On pourrait également évoquer l’événement médiatique en lui-même. Pour le Saint-Siège, le moment est parfaitement rodé depuis dix-huit ans. La communication est tout autant assurée par la musique, le décor et les animations que par les prêtres, au premier rang desquels se trouve naturellement le Saint Père. Le ballet est savamment répété et organisé pour ne rien envier aux spectaculaires shows de Bob Geldof. Les jeunes de ce week-end de Cologne étaient peut-être les mêmes que ceux qui assistaient à l’Africa Live 8 en juillet dernier ? Sur la scène, chaque interprète vouée à une place déterminée à l’avance ; il n’y a que le pape à rester libre de ses gestes, la scénographie se redéployant sur ses mouvements. Et encore… Ses accompagnateurs sur scène sont reliés à des régies par oreillette. Le faste multiséculaire de l’Eglise catholique est aujourd’hui décuplé par les technologies de l’information et de la communication.

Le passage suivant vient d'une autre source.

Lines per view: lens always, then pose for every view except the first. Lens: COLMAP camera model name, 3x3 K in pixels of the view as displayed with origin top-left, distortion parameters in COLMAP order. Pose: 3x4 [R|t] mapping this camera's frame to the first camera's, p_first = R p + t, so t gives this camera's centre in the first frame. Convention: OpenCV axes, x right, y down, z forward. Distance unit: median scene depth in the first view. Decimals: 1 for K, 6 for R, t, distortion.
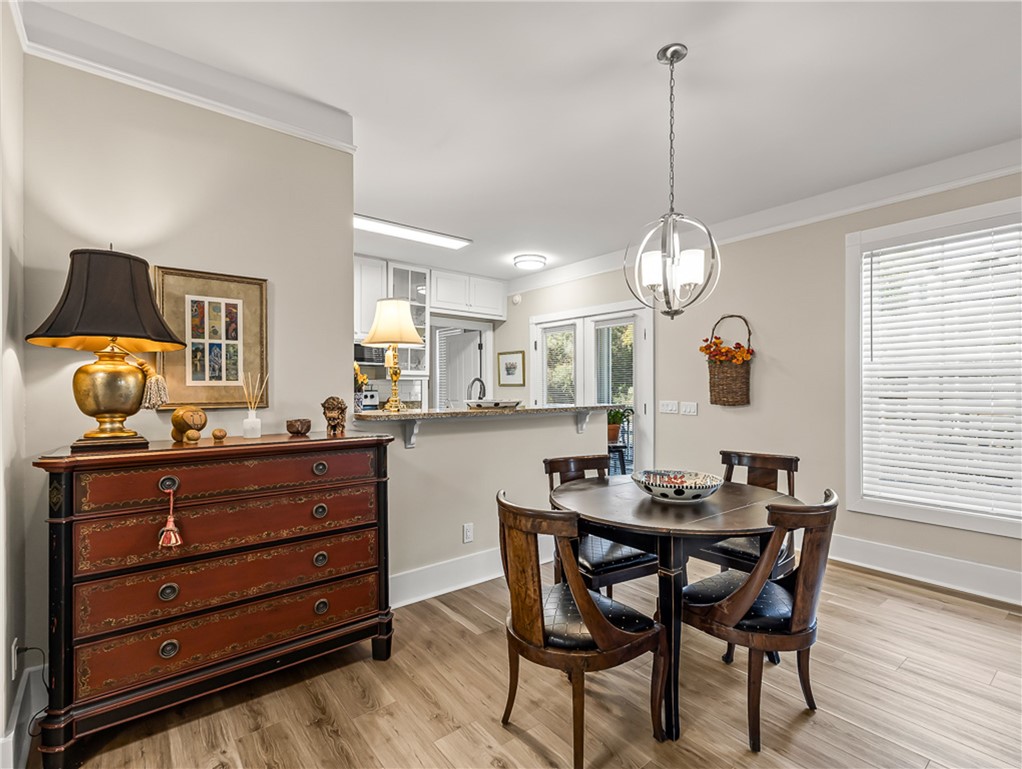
lens RADIAL K [[470.5, 0, 510.5], [0, 470.5, 385.5], [0, 0, 1]] dist [-0.005206, 0.001342]
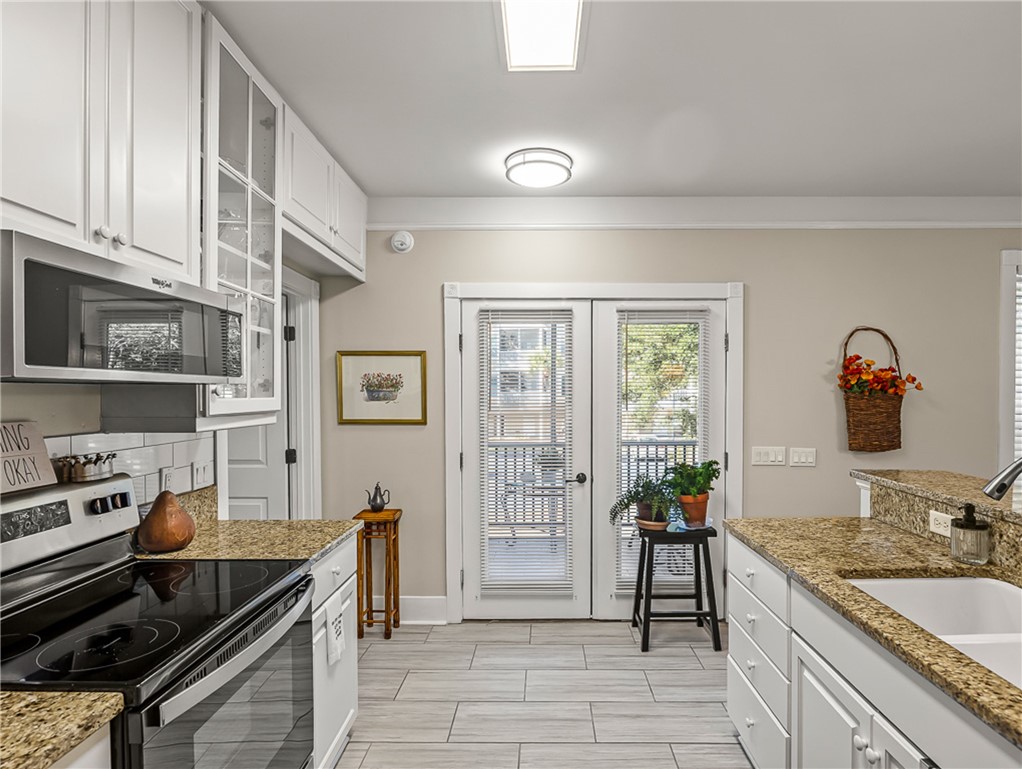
lens RADIAL K [[515.3, 0, 541.4], [0, 515.3, 393.4], [0, 0, 1]] dist [-0.019239, 0.000598]
pose [[0.639257, -0.003606, 0.768985, -0.305832], [0.001647, 0.999993, 0.003320, -0.032479], [-0.768991, -0.000856, 0.639259, 0.574880]]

Quoiqu’en dise Benoît XVI, il s’agit bien d’un produit de consommation proposé aux médias internationaux. Mais il répond avant tout à une logique propre : d’une part, le souci constant de l’Eglise de l’évangélisation des masses, de l’autre le besoin d’utiliser toutes les ressources offertes par les communications sociales. On se souvient que la première rencontre du nouveau pontife avait été réservée aux journalistes accrédités près le Saint-Siège. Les JMJ sont également un produit d’actualité, comme le montre la destination des quêtes des deux messes, les communautés chrétiennes de Terre sainte — en pleine évacuation des colonies de Gaza — et les projets en Asie du sud-est touchée par le tsunami de décembre 2004 -— samedi, EuroNews consacrait un reportage, dans le cadre de sa rubrique « Europa », aux activités des organisations non-gouvernementales se recommandant de l’office européen humanitaire Echo. De même, le démontage du logo des JMJ 2005, la flèche bleue passant à l’Australie, désignée organisatrice des rencontres de 2008 comme un passage de la flamme olympique, permettait de mélanger dogmatique des explications symboliques et modernité incarnée par cette jeunesse.
La retransmission par les télévisions nationales échappait au bon vouloir du Vatican. Elle était fonction de l’orientation donnée à leur programmation. Ainsi, les deux chaînes nationales suisses francophones n’accordèrent pas d’espace aux JMJ, même pas le dimanche pour la messe qui est traditionnellement diffusée ; l’Espagne qui samedi enterrait nationalement et religieusement les victimes militaires de l’accident d’hélicoptère en Afghanistan évita également ces rencontres de la jeunesse avec le Saint-Père, témoignant surtout par là la poursuite de sa brouille avec le Saint-Siège sur le mariage homosexuel. Pour sa part, France 2 l’intégra dans son créneau du « Jour du seigneur », les autres cultes laissant fraternellement leurs espaces à cet événement qui déborde jusqu’au journal de 13 heures ; la chaîne publique française fut suivi en cela par ses consœurs allemande (ARD) et portugaise (RTP). Au contraire de la RAI Uno, chaîne traditionnellement d’obédience démo-chrétienne, qui l’a suivi au plus près, couvrant les temps forts comme la veillée de vendredi et les messes pontificales.